Mickey Guyton became the first Black female country artist to perform on music’s highest-profile awards show when she sang her “Black Like Me” at the 63rd Grammy Awards ceremony on Sunday.
“It’s a hard life on Easy Street / Just white-painted picket fences far as you can see,” she sang, backed by a churchy choir, in the midtempo cut built on stately piano and yearning steel guitar, “If you think we live in the land of the free / You should try to be Black like me.”
Released last summer amid the nationwide protests sparked by George Floyd’s killing, the song offers a vivid reality check from an artist who’s spoken frankly about the challenges faced by Black artists in the overwhelmingly white world of country music.
Guyton, 37, was nominated with “Black Like Me” for the Grammys’ country solo performance award — as Trevor Noah pointed out in his intro, she was the first Black female solo artist to receive a nod in a country category — but lost to Vince Gill, who took the prize with “When My Amy Prays.” The remaining artists in the category were Miranda Lambert, Brandy Clark and Eric Church. Last year Willie Nelson won with “Ride Me Back Home.”

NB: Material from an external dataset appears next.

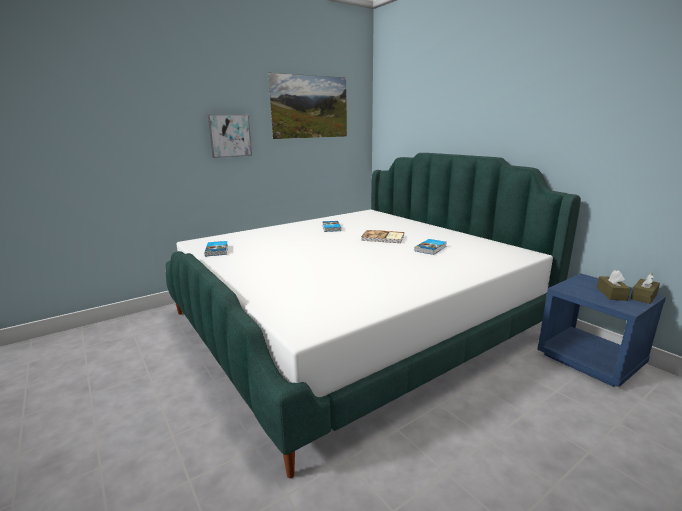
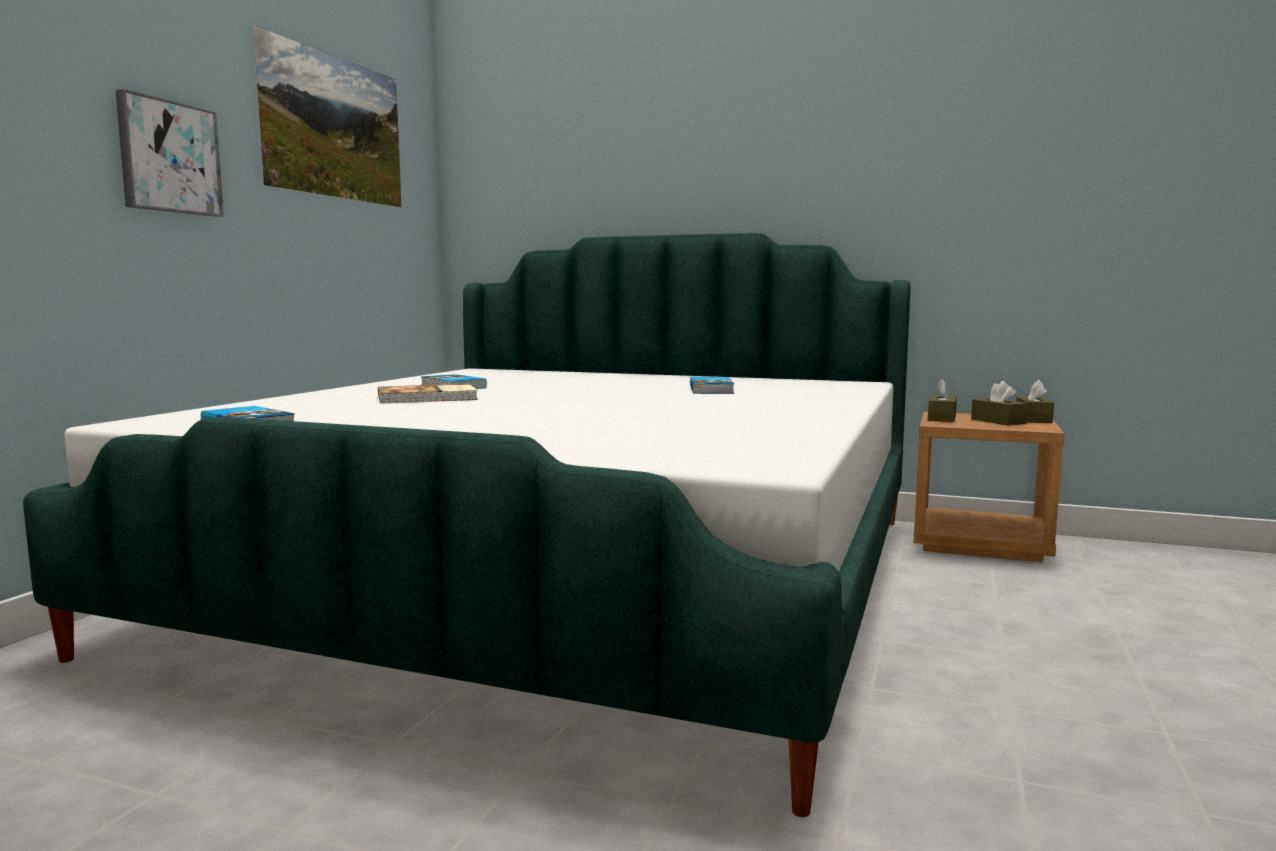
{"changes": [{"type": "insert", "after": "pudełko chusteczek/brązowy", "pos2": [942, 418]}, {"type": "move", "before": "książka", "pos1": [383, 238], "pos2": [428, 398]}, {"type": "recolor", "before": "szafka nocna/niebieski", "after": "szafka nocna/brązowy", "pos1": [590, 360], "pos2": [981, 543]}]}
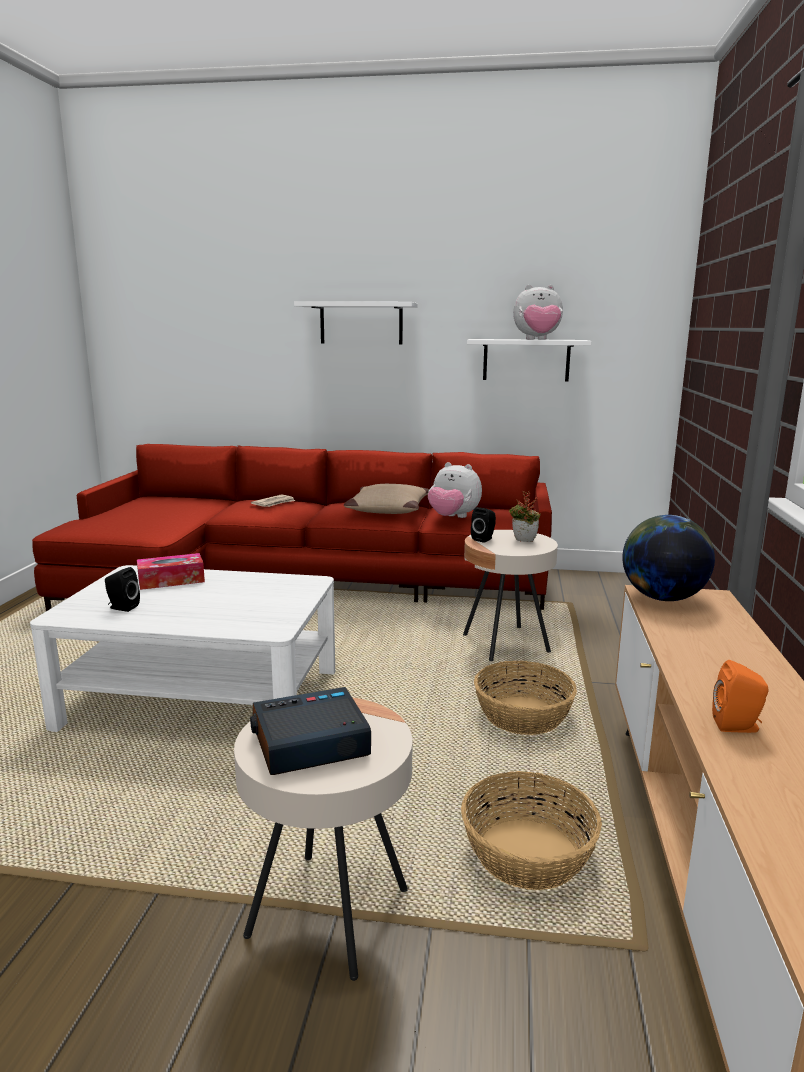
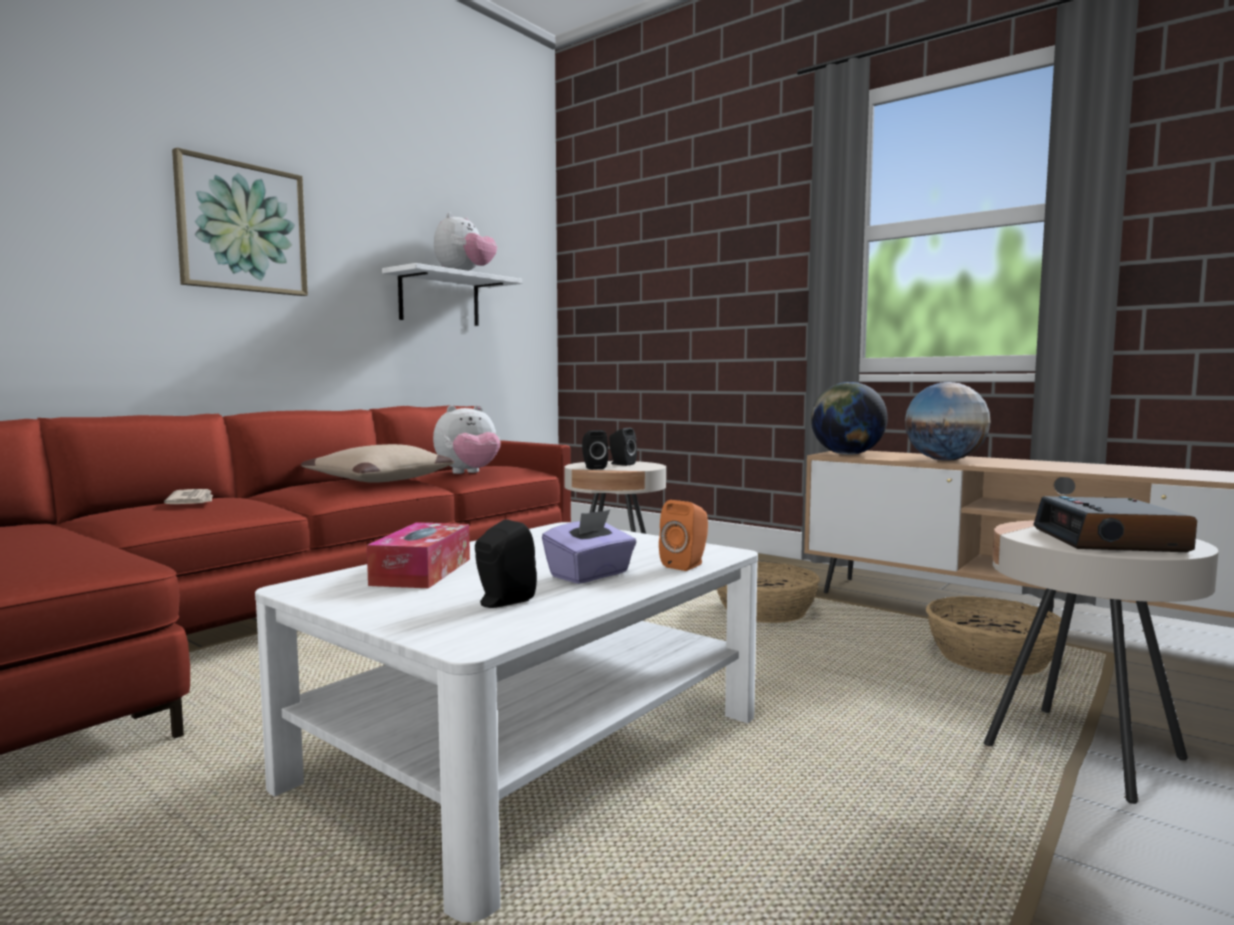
{"changes": [{"type": "insert", "after": "pudełko chusteczek/fioletowy", "pos2": [590, 575]}, {"type": "insert", "after": "globus", "pos2": [944, 460]}, {"type": "move", "before": "głośnik/pomarańczowy", "pos1": [738, 726], "pos2": [686, 565]}, {"type": "replace", "before": "półka/biały", "after": "obraz", "pos1": [361, 323], "pos2": [242, 228]}, {"type": "replace", "before": "roślina doniczkowa", "after": "głośnik/czarny", "pos1": [523, 541], "pos2": [621, 464]}]}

The award for country solo performance dates back only to the 54th Grammys in 2012, when the category was created to combine the trophies for female vocal country performance, male vocal country performance and country instrumental performance. No Black woman ever won (or was nominated for) female vocal country performance.
Ray Charles, who famously took up country music on his classic 1962 album “Modern Sounds in Country and Western Music,” was nominated for male vocal country performance with “Born to Love Me” in 1984. (He lost to Lee Greenwood’s “I.O.U.”) And the Pointer Sisters won a Grammy for country vocal performance by a duo or group in 1975 with “Fairytale.”
In 2016, Beyoncé reportedly submitted her song “Daddy Lessons” — which she performed that year with the Dixie Chicks on the CMA Awards — for Grammys consideration in the country solo performance category, but the song was said to be rejected by the Recording Academy committee overseeing country submissions.
Guyton grew up in Texas, where her grandmother introduced her to country music. After high school, she moved to Los Angeles and eventually made the connections that led to her being signed by her label, Capitol Nashville, in 2011.
As Jewly Hight wrote last year in a Times profile, Guyton envisioned a smooth progression. “I thought I was going to come to Nashville, write all these songs and put a record out two years later,” the singer told Hight.
Instead, Capitol waited until 2015 to release Guyton’s debut single, “Better Than You Left Me,” which failed to attract much interest from radio programmers. Since then the singer has continued to struggle in a country-radio environment notorious for marginalizing songs by women and people of color.
Yet Guyton’s songs, including “Black Like Me,” have found an enthusiastic audience online, with tens of millions of streams on Spotify and YouTube. And she’s set to cohost next month’s ACM Awards with Keith Urban.
“There have been times where even my manager has been like, ‘Maybe we should just go and try something else if they don’t get you,’” she told The Times last year. “I said, ‘Like what? Like pop music? No. Like R&B music? No.’ I am not that. This is where I’m supposed to be. That’s why I’m still here.”